Difference Between OLED and LCD – TV Display Technologies Compared

The biggest factor when finding the best product for you is understanding the different techniques that each TV has. In this case, it is OLED and LCD TVs. Below I will go over the basic of each different type and share with you their weaknesses side by side with their strengths. I’m also aiming to keep brief as if you are more interested in the actual working behind the scenes I’ve done an article on just that which you can find here.

It is very knowledge gaining topic most people think to buy the best technology TV but are confused with which one to buy. It will be having more interesting when discussing the new technologies and comparing the visual display technologies. OLED (organic light-emitting diode) is the upgraded TV technology and the new one introduced and in the Tv/display market and it plays a very important role. The panel is supported by the hard pixel glass material which also protects the sensitive inner material.

What is LCD TV?

A very simple answer to what is an LCD TV is that it is a TV display technology depends on the liquid crystal display. LCD TVs consume less power when compared to the plasma displays because they operate on the principle of blocking light instead of emitting it. An LCD display uses an active matrix screen grid or a passive matrix. The active matrix LCD is also known as a thin film transistor (TFT) display.

PROS:

  • Affordable
  • Available in any size
  • Bright and colorful

CONS:

  • Aging technology
  • Narrow viewing angle
  • Average contrast

What is OLED TV?

The best all-around TV that money can buy.

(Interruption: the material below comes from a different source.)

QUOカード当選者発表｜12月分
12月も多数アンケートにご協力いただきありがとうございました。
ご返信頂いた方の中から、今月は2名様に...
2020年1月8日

That is the answer to what is an OLED TV. They offer the most high-end result while maintaining a relative cost to their performance, unlike QLED TV. In this case then, if you find yourself with a large budget and want a TV that will outperform all other TVs, then an OLED TV will be the best for you.

PROS:

  • The slimmest TV tech (2.57mm)
  • Self-lighting pixels
  • More convincing blacks
  • Faster refresh rate (0.001ms)
  • Judder and blur-free

CONS:

  • Only found in three screen sizes: 55, 65 & 77-inch
  • Muted brightness (1,000nits)
  • Expensive

Features LCD TV OLED TV
Thickness Minimum 1 inch OLED TVs are smaller than LED TVs because of the volume of their diodes
Cost Much cheaper $9,000 – $15,000
Power consumption Requires less energy than plasma, but more than OLED TVs Requires less power than LCD or Plasma TV
Screen size 13 – 57 inches Up to 55 inches (yet)
Burn-in Not an issue Burn-in is probable, but if TV is damaged, OLED TVs may burn-in.
Backlight Yes No
Viewing angle Up to 165°, Picture suffers from the side 170-degree viewing angle
Used by iPhone, HTC Sensation, iPad 2 Samsung Galaxy S II, Samsung Galaxy Nexus, Nokia Lumina 800
Motion Lag Not a issue To early to tell
Mechanism Backlight enclosed by liquid crystal layer Organic Light-emitting diodes

Comparing between LCD and OLED:

OLED TV color information is generated using compounds based on organic carbon that emits red, green and blue light in response to electrical current. The main difference between OLED and LCD is that there is no backlight and no “twisting” crystals. And there is no extra light source required to energize the organic color compounds, so they use significantly less energy and can be produced with an incredibly thin profile. OLED TV panels arrive with two or three parts of organic compounds in one extremely thin “glass” coating.

LCD TVs replicate colors through a subtraction method: they separate specific color wavelengths from the white light spectrum until the correct pixel is entered. And it’s the light intensity allowed to move through this liquid-crystal matrix that allows LCD televisions to show chock-filled pictures of their colors or gradations.